** Dataset extract follows **

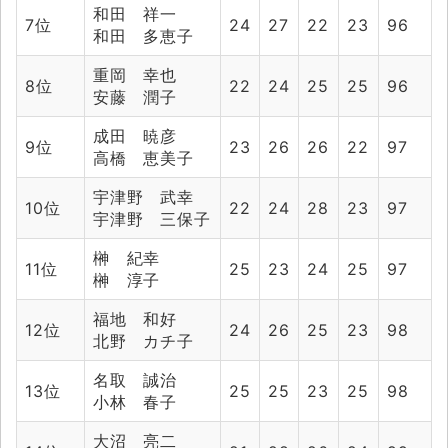
和田 祥一
7位
24
27
22
23
96
和田 多恵子
重岡 幸也
8位
22
24
25
25
96
安藤 潤子
成田 暁彦
9位
23
26
26
22
97
高橋 恵美子
宇津野 武幸
10位
22
24
28
23
97
宇津野 三保子
榊 紀幸
11位
25
23
24
25
97
榊 淳子
福地 和好
12位
24
26
25
23
98
北野 カチ子
名取 誠治
13位
25
25
23
25
98
小林 春子
大沼 亮二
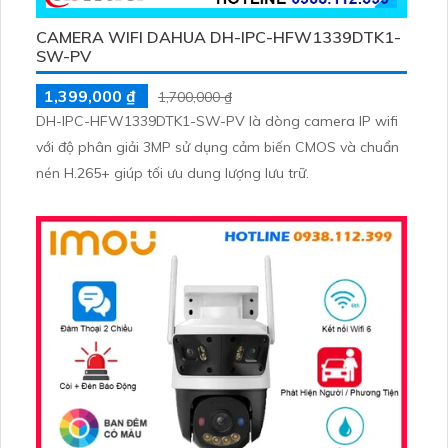
CAMERA WIFI DAHUA DH-IPC-HFW1339DTK1-
SW-PV
1,399,000 ₫
1,700,000 ₫
DH-IPC-HFW1339DTK1-SW-PV là dòng camera IP wifi
với độ phân giải 3MP sử dụng cảm biến CMOS và chuẩn
nén H.265+ giúp tối ưu dung lượng lưu trữ.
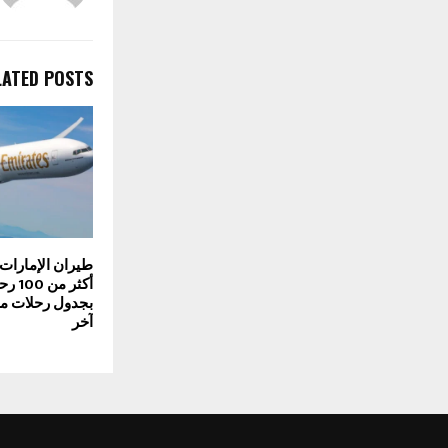
LATED POSTS
طيران الإمارات
أكثر 
بجدول رحلات م
آخر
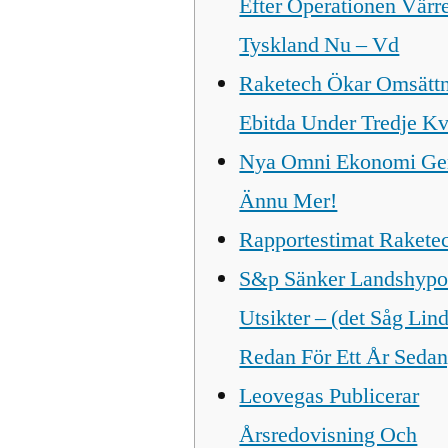
Efter Operationen Värre
Tyskland Nu – Vd
Raketech Ökar Omsätt
Ebitda Under Tredje Kv
Nya Omni Ekonomi Ge
Ännu Mer!
Rapportestimat Rakete
S&p Sänker Landshypo
Utsikter – (det Såg Lind
Redan För Ett År Sedan
Leovegas Publicerar
Årsredovisning Och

** End of Dataset extract **

◆ Assignment: Reproduce the stretch from the line containing "LATED POSTS" through the end of the records, swapping "Årsredovisning" for "Delårsrapport" and leaving everything else unchanged. Leave the pictures out of your answer.

◆ Solved exercise:
LATED POSTS
طيران الإمارات
أكثر 
بجدول رحلات م
آخر
Efter Operationen Värre
Tyskland Nu – Vd
Raketech Ökar Omsätt
Ebitda Under Tredje Kv
Nya Omni Ekonomi Ge
Ännu Mer!
Rapportestimat Rakete
S&p Sänker Landshypo
Utsikter – (det Såg Lind
Redan För Ett År Sedan
Leovegas Publicerar
Delårsrapport Och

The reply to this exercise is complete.